DATA UNDER STUDY
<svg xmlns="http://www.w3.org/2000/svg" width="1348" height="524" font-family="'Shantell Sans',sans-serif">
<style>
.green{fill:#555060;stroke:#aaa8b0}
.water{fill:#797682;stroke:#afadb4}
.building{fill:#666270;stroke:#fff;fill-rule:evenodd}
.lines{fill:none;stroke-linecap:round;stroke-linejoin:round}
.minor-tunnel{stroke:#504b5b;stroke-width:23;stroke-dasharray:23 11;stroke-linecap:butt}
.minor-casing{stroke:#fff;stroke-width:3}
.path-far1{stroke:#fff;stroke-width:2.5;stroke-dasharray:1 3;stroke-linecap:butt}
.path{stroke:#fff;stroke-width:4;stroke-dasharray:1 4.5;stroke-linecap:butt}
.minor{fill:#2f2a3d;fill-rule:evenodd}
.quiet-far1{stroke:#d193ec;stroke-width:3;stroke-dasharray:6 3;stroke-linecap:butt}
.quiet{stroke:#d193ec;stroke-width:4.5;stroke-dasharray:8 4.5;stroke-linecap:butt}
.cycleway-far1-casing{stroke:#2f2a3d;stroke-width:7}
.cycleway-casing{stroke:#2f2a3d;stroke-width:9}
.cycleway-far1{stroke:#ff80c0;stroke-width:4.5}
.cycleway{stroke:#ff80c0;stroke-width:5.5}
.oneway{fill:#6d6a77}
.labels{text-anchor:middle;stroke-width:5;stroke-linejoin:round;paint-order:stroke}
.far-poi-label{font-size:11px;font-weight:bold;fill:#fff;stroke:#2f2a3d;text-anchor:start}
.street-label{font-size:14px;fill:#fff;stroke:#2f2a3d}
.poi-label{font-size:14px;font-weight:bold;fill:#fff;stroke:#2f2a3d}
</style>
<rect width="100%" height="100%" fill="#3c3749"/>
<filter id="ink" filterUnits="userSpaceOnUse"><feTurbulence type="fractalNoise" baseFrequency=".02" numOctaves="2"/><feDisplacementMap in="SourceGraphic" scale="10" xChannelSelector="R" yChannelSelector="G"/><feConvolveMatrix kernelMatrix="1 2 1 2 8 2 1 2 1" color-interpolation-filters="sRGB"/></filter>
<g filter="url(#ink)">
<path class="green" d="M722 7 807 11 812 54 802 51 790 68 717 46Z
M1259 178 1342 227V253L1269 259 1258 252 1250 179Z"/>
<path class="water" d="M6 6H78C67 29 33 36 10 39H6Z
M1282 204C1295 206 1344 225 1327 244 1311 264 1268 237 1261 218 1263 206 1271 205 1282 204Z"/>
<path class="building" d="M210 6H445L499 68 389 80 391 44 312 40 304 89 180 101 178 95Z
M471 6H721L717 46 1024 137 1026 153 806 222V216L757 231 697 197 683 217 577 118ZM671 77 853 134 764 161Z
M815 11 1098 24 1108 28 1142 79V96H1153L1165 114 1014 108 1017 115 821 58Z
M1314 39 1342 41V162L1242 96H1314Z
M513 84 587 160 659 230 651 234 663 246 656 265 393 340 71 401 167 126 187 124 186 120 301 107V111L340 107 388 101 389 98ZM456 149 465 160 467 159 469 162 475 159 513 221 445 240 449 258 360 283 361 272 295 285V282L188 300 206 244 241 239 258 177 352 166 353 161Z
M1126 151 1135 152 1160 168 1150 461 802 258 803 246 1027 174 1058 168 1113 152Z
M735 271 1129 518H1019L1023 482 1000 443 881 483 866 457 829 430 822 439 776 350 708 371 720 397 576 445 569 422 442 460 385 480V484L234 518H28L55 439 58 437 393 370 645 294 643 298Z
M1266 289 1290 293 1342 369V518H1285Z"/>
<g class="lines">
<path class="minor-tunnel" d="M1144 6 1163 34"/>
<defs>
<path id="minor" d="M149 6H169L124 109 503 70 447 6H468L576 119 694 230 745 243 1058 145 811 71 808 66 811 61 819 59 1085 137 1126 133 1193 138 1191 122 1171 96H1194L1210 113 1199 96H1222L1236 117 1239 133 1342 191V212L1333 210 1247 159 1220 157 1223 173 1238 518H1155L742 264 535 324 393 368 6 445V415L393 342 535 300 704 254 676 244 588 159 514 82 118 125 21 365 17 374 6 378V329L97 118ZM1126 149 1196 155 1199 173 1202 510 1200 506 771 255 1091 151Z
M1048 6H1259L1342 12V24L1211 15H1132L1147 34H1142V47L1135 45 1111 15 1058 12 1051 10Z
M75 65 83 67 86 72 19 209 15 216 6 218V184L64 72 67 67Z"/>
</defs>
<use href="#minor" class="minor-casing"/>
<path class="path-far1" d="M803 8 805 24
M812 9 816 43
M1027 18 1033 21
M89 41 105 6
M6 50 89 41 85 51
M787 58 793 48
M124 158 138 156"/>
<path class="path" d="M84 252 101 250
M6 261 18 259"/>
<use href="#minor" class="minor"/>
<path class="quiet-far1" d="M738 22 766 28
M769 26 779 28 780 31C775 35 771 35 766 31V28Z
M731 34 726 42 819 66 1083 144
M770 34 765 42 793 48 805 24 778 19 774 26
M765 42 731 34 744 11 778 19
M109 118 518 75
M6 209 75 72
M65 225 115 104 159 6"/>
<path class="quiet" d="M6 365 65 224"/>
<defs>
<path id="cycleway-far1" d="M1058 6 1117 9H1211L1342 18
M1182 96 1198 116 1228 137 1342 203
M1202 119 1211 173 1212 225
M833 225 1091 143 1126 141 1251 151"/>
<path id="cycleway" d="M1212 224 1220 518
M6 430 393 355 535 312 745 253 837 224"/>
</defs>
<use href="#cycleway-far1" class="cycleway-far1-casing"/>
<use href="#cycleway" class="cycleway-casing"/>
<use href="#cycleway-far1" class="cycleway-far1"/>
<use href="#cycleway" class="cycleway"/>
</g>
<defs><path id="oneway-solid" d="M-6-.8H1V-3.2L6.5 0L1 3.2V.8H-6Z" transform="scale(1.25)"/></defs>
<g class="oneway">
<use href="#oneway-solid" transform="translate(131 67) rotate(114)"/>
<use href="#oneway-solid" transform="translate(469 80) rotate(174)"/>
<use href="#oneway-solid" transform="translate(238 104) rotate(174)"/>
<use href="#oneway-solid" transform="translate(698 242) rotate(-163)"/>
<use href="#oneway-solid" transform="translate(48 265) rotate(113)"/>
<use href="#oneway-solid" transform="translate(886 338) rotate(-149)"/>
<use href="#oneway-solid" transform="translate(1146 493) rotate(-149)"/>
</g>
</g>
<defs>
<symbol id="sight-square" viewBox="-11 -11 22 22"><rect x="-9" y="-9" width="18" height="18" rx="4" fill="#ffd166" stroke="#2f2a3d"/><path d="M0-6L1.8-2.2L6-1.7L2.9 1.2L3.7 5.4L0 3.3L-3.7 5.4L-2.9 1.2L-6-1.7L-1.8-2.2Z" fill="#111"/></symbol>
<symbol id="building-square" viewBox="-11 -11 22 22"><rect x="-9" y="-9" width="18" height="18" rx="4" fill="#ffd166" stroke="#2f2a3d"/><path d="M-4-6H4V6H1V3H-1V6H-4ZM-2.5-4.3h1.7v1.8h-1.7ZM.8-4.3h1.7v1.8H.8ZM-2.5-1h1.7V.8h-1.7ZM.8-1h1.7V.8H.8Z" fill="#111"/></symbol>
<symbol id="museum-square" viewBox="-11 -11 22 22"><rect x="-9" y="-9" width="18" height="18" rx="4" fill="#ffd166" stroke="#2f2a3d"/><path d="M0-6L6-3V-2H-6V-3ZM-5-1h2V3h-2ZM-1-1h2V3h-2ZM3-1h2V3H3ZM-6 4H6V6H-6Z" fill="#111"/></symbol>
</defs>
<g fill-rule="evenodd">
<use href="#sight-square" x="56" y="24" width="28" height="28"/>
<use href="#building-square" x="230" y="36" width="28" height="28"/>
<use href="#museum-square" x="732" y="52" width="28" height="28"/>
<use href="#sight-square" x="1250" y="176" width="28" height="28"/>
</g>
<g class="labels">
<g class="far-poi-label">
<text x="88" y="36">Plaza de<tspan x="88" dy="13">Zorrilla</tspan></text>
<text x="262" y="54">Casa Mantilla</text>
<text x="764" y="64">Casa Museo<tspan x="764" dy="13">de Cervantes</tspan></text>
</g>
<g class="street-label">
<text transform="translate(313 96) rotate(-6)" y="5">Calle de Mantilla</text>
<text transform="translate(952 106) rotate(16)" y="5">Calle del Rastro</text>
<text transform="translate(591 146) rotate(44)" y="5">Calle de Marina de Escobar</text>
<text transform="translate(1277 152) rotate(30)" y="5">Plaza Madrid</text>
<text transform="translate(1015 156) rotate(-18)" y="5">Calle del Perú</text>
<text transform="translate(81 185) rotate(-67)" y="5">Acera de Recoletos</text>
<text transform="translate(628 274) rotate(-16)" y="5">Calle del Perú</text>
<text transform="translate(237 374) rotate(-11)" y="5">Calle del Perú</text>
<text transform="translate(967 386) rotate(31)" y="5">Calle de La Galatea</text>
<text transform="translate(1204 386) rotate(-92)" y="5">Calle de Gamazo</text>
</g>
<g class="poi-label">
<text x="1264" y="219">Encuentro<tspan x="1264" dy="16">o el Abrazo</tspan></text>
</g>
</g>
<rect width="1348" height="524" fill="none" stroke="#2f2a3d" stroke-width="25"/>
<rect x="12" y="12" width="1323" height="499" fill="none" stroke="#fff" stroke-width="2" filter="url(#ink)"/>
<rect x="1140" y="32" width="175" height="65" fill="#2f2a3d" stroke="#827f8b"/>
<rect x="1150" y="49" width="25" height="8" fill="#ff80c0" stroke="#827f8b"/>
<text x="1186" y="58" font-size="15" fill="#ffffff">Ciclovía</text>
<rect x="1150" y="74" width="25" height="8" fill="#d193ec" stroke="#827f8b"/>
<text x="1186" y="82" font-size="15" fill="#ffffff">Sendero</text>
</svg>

WHAT TO PRODUCE
For the string "lines", go line by line through the material and copy every line that has it.

TASK RESULT
.lines{fill:none;stroke-linecap:round;stroke-linejoin:round}
<g class="lines">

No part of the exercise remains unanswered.